Another specious Trai contention related to competition. Clearly, if there are enough competitors, there can is no need for regulating prices. While the broadcasters argue there is enough competition since there are already 270 channels offered by more than a dozen of them, and more are in the pipeline, Trai rejected this arguing, incredibly, “that competition will exist only if a channel can easily substitute for another channel, which is often not the case … each channel has certain uniqueness associated with it because of its content … thus a particular TV channel carrying popular serials cannot be replaced by another …”

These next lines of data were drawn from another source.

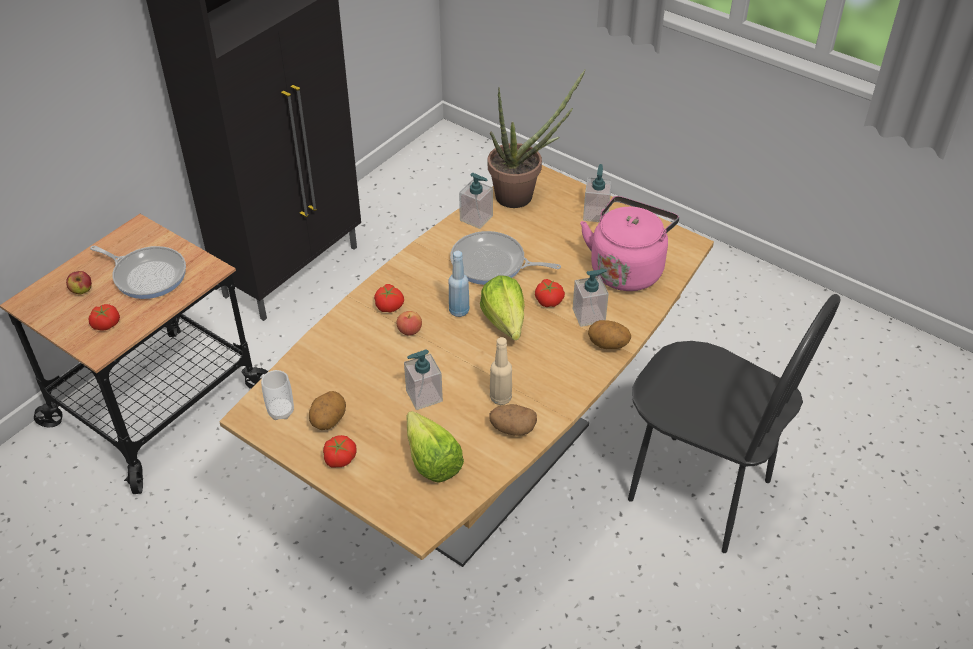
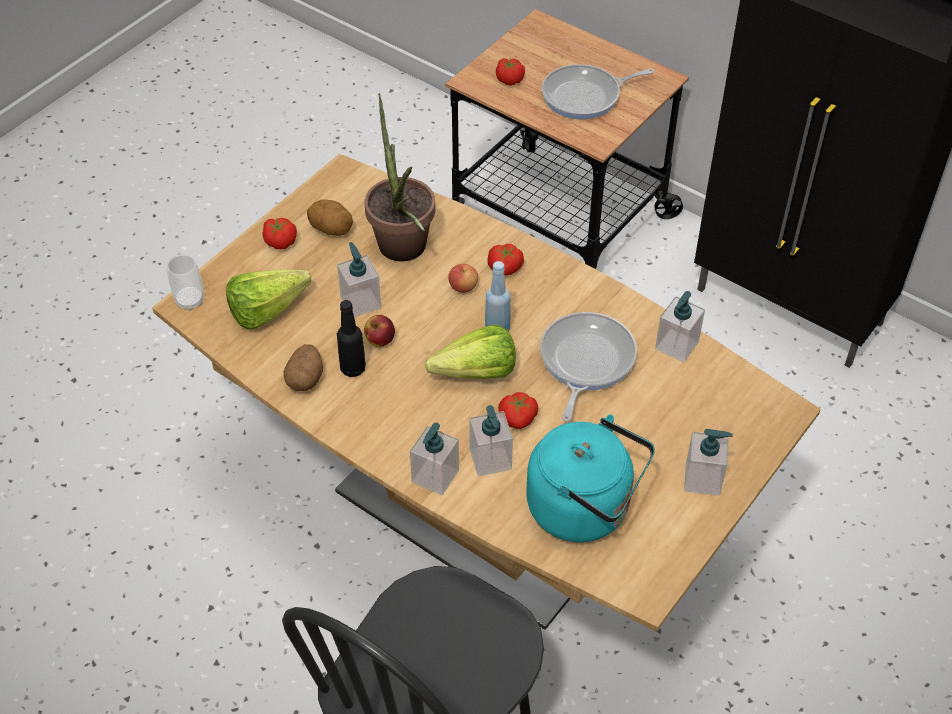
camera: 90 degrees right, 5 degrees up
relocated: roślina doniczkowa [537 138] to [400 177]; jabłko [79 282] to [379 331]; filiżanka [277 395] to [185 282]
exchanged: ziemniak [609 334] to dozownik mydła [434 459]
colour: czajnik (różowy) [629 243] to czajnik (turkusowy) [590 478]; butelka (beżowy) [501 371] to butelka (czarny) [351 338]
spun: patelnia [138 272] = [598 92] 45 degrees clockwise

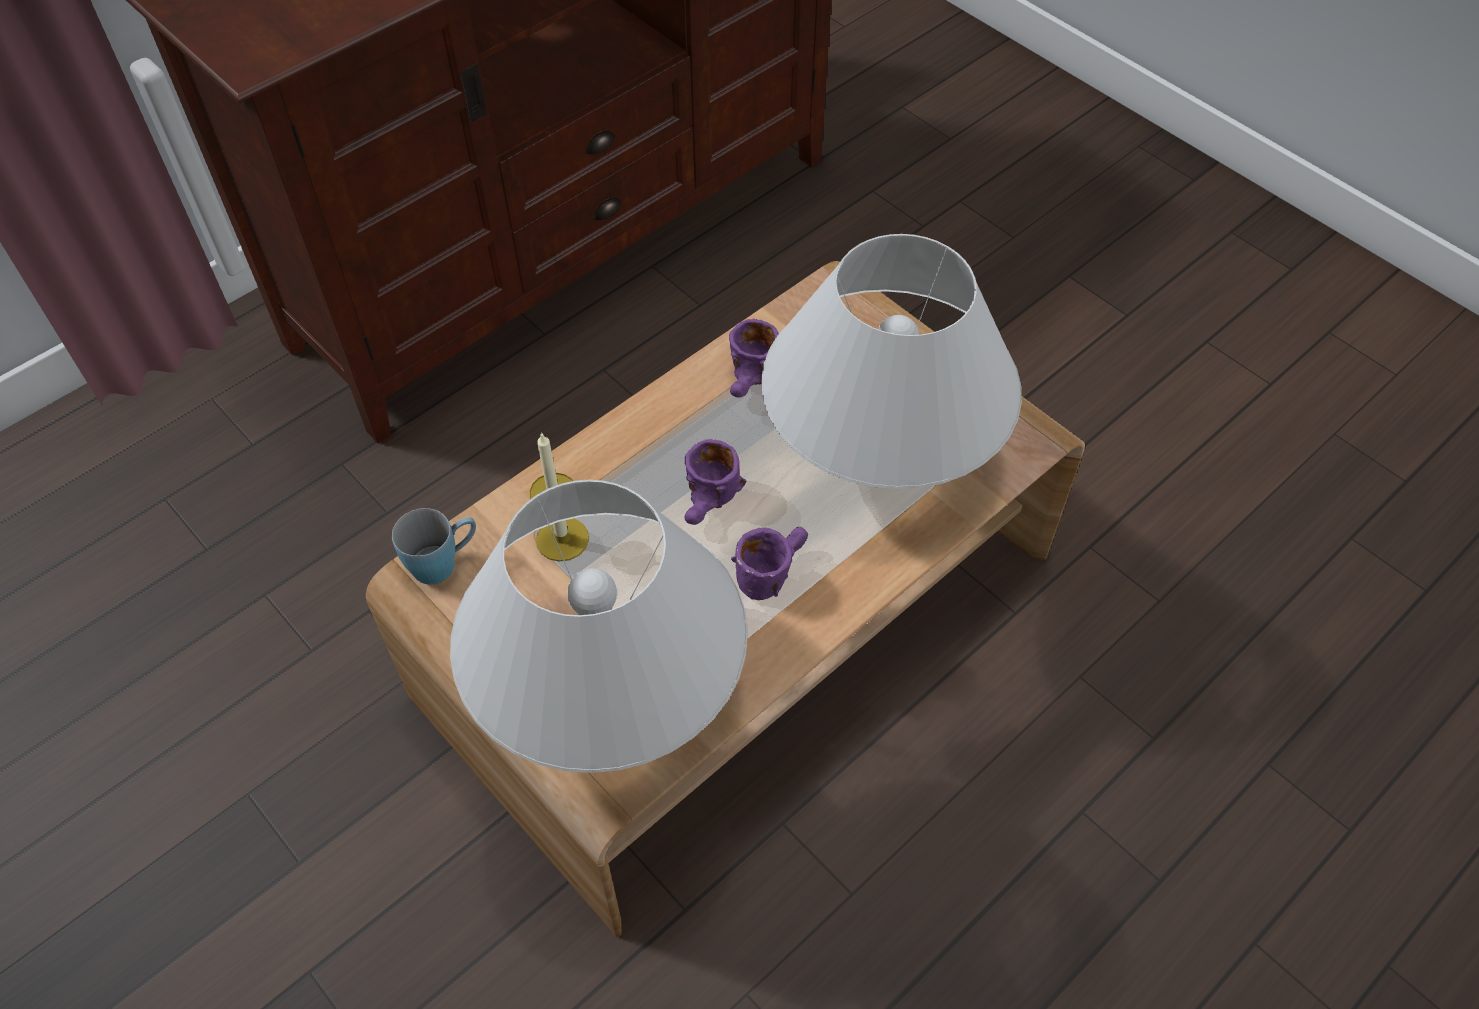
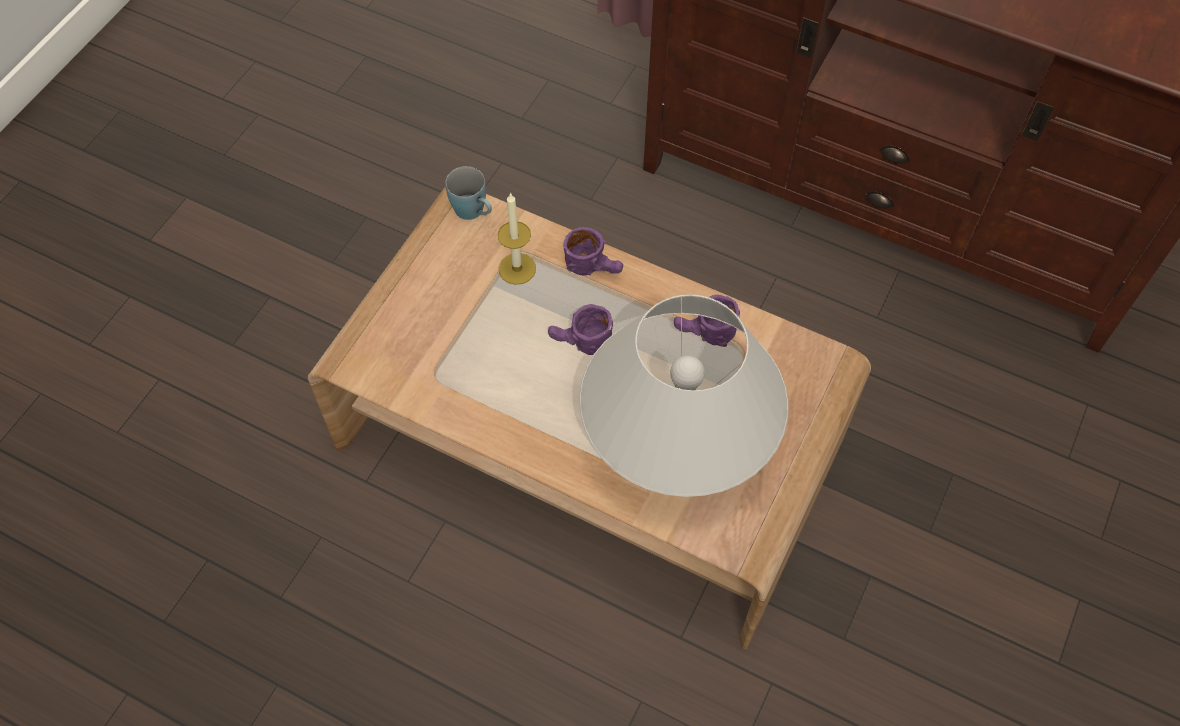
camera: 70 degrees right, 5 degrees up
missing: lampa stołowa (biały) [599 626]
relocated: kubek (fioletowy) [769 563] to [593 251]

That said, is there a case for regulating prices? After all, more people drink tea than watch TV, but tea prices aren’t regulated. Clearly there is, for while there is competition among channels, there is no competition at the consumer level — given the way the cable operators have their areas clearly marked out, the consumer has no option but to pay what the cable operator demands and accept shoddy service as well. This is precisely what Trai attempted to fix. And, if you fix cable ceilings, you have no option but to ensure cable operators don’t get rooked by broadcasters. So, Trai mandated that broadcasters have to sell channels to cable operators on an a la carte basis (otherwise cable operators have to pay for channels no one wants to watch) and the pricing between a la carte channels and bouquets which also have other channels has to be rationalized. But this is what the TDSAT struck down.
Moral of the story: Till the time the government mandates CAS all over the country (and several broadcasters are against this) and consumers actually have a choice, there is no getting away from regulating cable fees through a ceiling. And while Trai’s regulations have various shortcomings, there aren’t too many better solutions.